If you hunt or defend, the operational consequence is simple: index your knowledge by mechanism, not by product. When you see one bug, its real signal is the edge, and the question worth asking is "which other systems in my scope satisfy this edge's preconditions and have not been tested for it?" The data says that question has a non-empty answer for 70% of mechanisms, and a fresh answer 27%+ of the time even for decade-old edges.

FAQ

Are vulnerabilities reused across different products? Yes, and measurably so. In a sample of 10,000 disclosed HackerOne reports, the median specific vulnerability mechanism had already been independently filed against 4 different products, and a third had been filed against 11 or more.

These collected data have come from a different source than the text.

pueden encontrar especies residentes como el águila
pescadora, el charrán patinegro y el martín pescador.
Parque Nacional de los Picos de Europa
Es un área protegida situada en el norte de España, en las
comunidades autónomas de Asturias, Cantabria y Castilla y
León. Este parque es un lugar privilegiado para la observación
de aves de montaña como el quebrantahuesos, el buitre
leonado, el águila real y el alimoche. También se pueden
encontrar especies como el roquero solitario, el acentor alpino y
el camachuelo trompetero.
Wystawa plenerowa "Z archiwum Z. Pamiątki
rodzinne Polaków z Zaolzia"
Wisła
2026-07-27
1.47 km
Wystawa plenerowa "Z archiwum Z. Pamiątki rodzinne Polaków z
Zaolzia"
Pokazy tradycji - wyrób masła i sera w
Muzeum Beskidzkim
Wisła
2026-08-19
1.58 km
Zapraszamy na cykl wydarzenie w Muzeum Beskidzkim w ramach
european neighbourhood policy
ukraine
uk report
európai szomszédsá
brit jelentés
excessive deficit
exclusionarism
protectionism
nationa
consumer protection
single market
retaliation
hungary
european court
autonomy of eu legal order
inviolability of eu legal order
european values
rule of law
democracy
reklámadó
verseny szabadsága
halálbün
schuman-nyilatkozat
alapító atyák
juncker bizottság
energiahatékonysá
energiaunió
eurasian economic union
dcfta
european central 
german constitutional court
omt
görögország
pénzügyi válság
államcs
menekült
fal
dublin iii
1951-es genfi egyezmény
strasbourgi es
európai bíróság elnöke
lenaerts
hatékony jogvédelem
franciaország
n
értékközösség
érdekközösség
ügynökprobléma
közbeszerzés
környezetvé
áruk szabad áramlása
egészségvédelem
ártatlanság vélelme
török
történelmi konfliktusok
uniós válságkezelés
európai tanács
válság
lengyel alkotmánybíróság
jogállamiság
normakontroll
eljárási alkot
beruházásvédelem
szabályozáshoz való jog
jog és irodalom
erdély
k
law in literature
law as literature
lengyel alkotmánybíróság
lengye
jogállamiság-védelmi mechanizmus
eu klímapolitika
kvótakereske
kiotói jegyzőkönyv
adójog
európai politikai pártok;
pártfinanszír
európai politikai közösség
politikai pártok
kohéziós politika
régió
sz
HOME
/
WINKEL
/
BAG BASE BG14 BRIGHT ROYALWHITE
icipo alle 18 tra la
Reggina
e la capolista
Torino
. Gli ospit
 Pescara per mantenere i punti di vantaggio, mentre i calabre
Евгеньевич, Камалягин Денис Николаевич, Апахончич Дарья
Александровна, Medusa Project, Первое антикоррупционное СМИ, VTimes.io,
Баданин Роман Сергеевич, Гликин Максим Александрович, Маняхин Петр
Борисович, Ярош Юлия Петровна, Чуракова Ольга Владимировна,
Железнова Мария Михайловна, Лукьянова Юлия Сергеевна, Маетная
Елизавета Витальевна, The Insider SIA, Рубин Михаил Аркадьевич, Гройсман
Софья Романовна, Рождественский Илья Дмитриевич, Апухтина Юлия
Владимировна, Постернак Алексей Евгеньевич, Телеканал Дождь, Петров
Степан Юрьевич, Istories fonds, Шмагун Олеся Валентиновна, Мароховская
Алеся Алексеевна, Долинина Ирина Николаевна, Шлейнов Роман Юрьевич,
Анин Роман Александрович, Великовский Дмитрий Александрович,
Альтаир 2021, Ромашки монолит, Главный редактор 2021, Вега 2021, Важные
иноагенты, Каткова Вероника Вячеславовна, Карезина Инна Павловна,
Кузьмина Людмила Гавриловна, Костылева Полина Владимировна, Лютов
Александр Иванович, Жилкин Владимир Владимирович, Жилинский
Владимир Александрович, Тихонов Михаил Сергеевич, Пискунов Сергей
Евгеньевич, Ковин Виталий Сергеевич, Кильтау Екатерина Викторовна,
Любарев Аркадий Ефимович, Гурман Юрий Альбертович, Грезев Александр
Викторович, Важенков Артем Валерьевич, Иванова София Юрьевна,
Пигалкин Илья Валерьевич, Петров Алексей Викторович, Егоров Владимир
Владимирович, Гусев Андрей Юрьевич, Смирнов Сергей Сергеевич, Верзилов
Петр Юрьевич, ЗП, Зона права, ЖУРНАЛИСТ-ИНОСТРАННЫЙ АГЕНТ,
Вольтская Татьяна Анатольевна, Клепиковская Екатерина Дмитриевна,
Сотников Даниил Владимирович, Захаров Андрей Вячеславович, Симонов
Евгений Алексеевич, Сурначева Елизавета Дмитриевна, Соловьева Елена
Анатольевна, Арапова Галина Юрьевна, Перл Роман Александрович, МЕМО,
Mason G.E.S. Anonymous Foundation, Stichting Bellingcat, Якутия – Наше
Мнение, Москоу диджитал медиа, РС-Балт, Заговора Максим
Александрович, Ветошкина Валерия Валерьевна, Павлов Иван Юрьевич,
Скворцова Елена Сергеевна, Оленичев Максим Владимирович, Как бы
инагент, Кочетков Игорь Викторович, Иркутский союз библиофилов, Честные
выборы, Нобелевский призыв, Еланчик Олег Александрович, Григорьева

Does this mean a tool can find new bugs automatically? No. Mechanism reuse tells you where a known edge has and hasn't appeared - it is a map and a priming signal. Whether a specific target is actually exploitable still requires verification; on well-maintained targets the obvious instances are usually already patched.

Is the transfer phenomenon saturated? No. 27% of mechanisms first disclosed more than three years ago recruited a brand-new product within the last 18 months, and that figure is a lower bound because public disclosure lags discovery.

What does "mechanism" mean here? A typed edge: a source (attacker-controlled input) reaching a sink (dangerous operation) via a trigger, given preconditions - stripped of the product name. The same representation Vul-RAG calls functional semantics.

References

Method note: all measurements were read-only over a private fused vulnerability corpus; figures are point-in-time (2026-06-29) and will drift as the disclosed-report feed grows.